The adverse market effect is a feature, not a bug, of a Ron Paul appointment. Whether or not the Fed raises interest rates, a severe market downturn is inevitable at some point within Trump’s first term of office. If interest rates have not risen much and productivity growth is still sub-par, that downturn will be accompanied by a recession. The later in Trump’s term that recession arrives, the less chance the U.S. economy has of being in reasonable shape for his potential re-election. (If he does not stand for re-election, but leaves office in the middle of a recession, his reputation will be lousy, at least until historians come to rescue it in fifty years or so – if they do.)
Hence from Trump’s point of view, wishing not only to be a successful President but (even more important to him, I suspect) to be seen as a successful President, a Ron Paul appointment has two advantages. First, Paul himself may convince/harass the Fed into raising rates faster than they would otherwise do. That would restore productivity growth to its historic level, most likely giving Trump something to brag about, economically.
Second, a Paul appointment will send the market into a tailspin, very likely precipitating a crash. In the best possible world, Trump will announce Paul’s appointment before he is inaugurated in ten days’ time, and the market will begin its crash on Obama’s watch. Even if that cannot be engineered, a market crash that starts within six months of Trump’s inauguration will be both further from the 2020 election or even the 2018 midterms and less unequivocally Trump’s fault than one which happens later. Trump is probably aware of the long-standing political superstition that politicians cannot control the market. However, appointing Ron Paul as Fed Governor, causing the market to crash in anticipation of a return to sound monetary policy, gets pretty close to doing so.
Economically, Trump has two things going against him: the business cycle and the fact that the U.S. stock and bond markets are wildly overvalued. In addition, if he’s serious about protectionism, that could cause the world economy to crash on its own, by causing a 1930s-style collapse in world trade. However, Trump can potentially have two economic things going for him. One is the productivity benefit from the massive de-regulation that he will almost certainly carry out. The second is the additional productivity benefit from returning to sound monetary management. If he appoints Paul, Trump pulls both productivity boosts forward, thus muting the effect of the likely economic downturn and ensuring that solid economic growth, causing living standards for American voters to soar, has returned well before he has to run for re-election.

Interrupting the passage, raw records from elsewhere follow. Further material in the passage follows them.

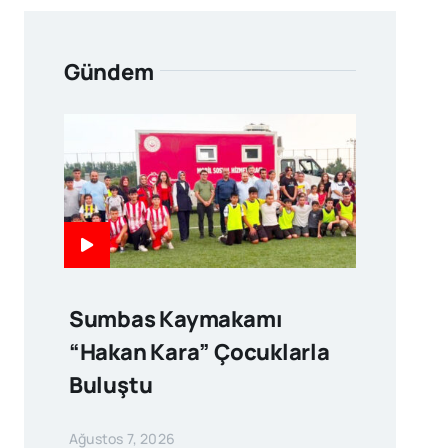
Gündem
Sumbas Kaymakamı
“Hakan Kara” Çocuklarla
Buluştu
Ağustos 7, 2026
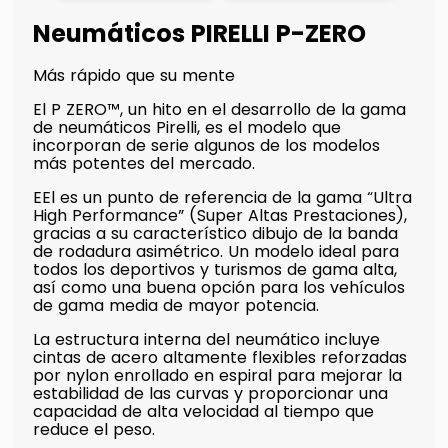
Neumáticos PIRELLI P-ZERO
Más rápido que su mente
El P ZERO™, un hito en el desarrollo de la gama
de neumáticos Pirelli, es el modelo que
incorporan de serie algunos de los modelos
más potentes del mercado.
EEl es un punto de referencia de la gama “Ultra
High Performance” (Super Altas Prestaciones),
gracias a su característico dibujo de la banda
de rodadura asimétrico. Un modelo ideal para
todos los deportivos y turismos de gama alta,
así como una buena opción para los vehículos
de gama media de mayor potencia.
La estructura interna del neumático incluye
cintas de acero altamente flexibles reforzadas
por nylon enrollado en espiral para mejorar la
estabilidad de las curvas y proporcionar una
capacidad de alta velocidad al tiempo que
reduce el peso.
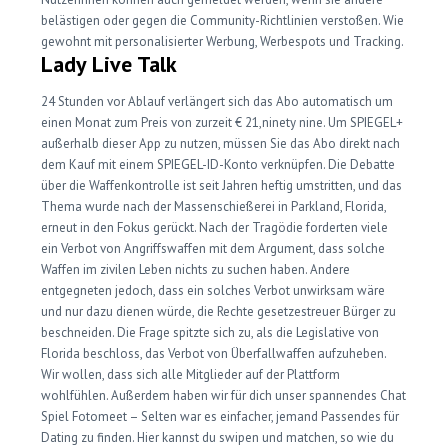
belästigen oder gegen die Community-Richtlinien verstoßen. Wie
gewohnt mit personalisierter Werbung, Werbespots und Tracking.
Lady Live Talk
24 Stunden vor Ablauf verlängert sich das Abo automatisch um
einen Monat zum Preis von zurzeit € 21,ninety nine. Um SPIEGEL+
außerhalb dieser App zu nutzen, müssen Sie das Abo direkt nach
dem Kauf mit einem SPIEGEL-ID-Konto verknüpfen. Die Debatte
über die Waffenkontrolle ist seit Jahren heftig umstritten, und das
Thema wurde nach der Massenschießerei in Parkland, Florida,
erneut in den Fokus gerückt. Nach der Tragödie forderten viele
ein Verbot von Angriffswaffen mit dem Argument, dass solche
Waffen im zivilen Leben nichts zu suchen haben. Andere
entgegneten jedoch, dass ein solches Verbot unwirksam wäre
und nur dazu dienen würde, die Rechte gesetzestreuer Bürger zu
beschneiden. Die Frage spitzte sich zu, als die Legislative von
Florida beschloss, das Verbot von Überfallwaffen aufzuheben.
Wir wollen, dass sich alle Mitglieder auf der Plattform
wohlfühlen. Außerdem haben wir für dich unser spannendes Chat
Spiel Fotomeet – Selten war es einfacher, jemand Passendes für
Dating zu finden. Hier kannst du swipen und matchen, so wie du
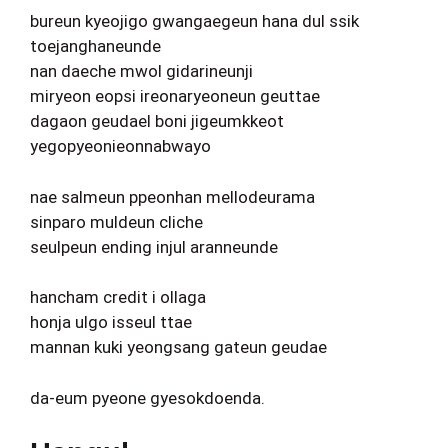
bureun kyeojigo gwangaegeun hana dul ssik
toejanghaneunde
nan daeche mwol gidarineunji
miryeon eopsi ireonaryeoneun geuttae
dagaon geudael boni jigeumkkeot
yegopyeonieonnabwayo
nae salmeun ppeonhan mellodeurama
sinparo muldeun cliche
seulpeun ending injul aranneunde
hancham credit i ollaga
honja ulgo isseul ttae
mannan kuki yeongsang gateun geudae
da-eum pyeone gyesokdoenda.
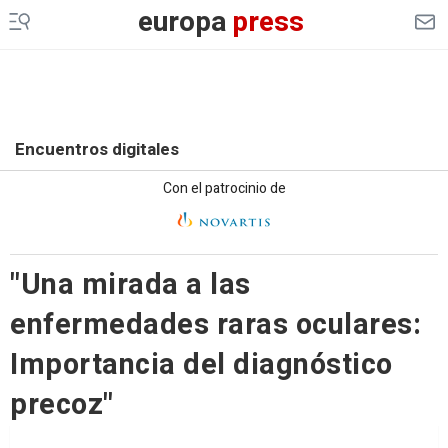
europa
press
Encuentros digitales
Con el patrocinio de
"Una mirada a las
enfermedades raras oculares:
Importancia del diagnóstico
precoz"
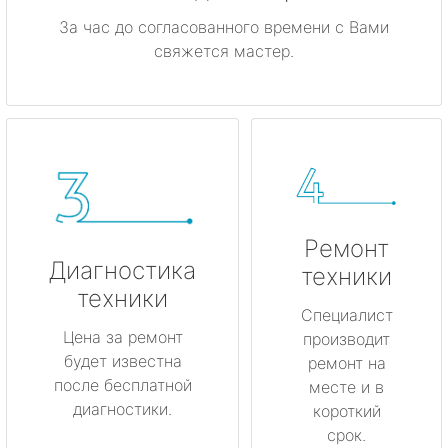
За час до согласованного времени с Вами
свяжется мастер.
Ремонт
Диагностика
техники
техники
Специалист
Цена за ремонт
производит
будет известна
ремонт на
после бесплатной
месте и в
диагностики.
короткий
срок.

Ron Paul for Fed Governor! Come on Mr. President-elect, you know it makes sense.
(The Bear’s Lair is a weekly column that is intended to appear each Monday, an appropriately gloomy day of the week. Its rationale is that the proportion of “sell” recommendations put out by Wall Street houses remains far below that of “buy” recommendations. Accordingly, investors have an excess of positive information and very little negative information. The column thus takes the ursine view of life and the market, in the hope that it may be usefully different from what investors see elsewhere.)